> _Job_:
Reproduce every line of the rows below without any changes.

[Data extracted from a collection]
========================

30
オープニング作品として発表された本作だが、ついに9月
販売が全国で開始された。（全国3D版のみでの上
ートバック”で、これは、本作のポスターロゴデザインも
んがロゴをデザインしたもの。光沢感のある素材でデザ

========================

> _Exercise output_:
30
オープニング作品として発表された本作だが、ついに9月
販売が全国で開始された。（全国3D版のみでの上
ートバック”で、これは、本作のポスターロゴデザインも
んがロゴをデザインしたもの。光沢感のある素材でデザ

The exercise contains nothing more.